> _Data extract_
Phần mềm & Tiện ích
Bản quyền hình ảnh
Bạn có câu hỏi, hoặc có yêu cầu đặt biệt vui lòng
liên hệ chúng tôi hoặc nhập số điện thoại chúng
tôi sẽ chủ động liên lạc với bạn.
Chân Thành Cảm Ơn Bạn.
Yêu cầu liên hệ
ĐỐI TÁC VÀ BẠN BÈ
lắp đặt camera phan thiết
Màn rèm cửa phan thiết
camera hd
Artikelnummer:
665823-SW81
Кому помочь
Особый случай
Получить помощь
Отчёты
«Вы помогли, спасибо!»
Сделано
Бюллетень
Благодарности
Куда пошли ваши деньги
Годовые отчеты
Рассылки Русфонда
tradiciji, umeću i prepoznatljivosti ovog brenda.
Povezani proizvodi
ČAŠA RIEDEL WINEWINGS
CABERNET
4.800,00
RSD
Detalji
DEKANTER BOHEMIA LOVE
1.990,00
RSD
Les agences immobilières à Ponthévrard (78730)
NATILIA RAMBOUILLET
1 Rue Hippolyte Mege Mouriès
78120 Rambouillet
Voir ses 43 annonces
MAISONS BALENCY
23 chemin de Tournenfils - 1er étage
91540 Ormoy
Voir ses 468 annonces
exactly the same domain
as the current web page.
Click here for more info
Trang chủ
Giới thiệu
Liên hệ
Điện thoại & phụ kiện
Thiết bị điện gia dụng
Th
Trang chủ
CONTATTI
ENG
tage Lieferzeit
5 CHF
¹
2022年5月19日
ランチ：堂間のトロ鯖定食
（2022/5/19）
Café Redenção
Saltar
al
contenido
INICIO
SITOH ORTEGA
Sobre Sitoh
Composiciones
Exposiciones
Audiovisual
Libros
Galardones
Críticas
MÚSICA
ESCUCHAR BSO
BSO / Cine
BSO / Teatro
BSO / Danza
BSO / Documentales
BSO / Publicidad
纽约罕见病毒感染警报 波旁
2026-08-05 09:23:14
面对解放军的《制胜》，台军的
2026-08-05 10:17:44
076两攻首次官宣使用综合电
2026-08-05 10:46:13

> _Exercise instructions_
Report how many lines of the data above hold the string "annonces". Nothing else belongs in the answer.

> _Response box_
2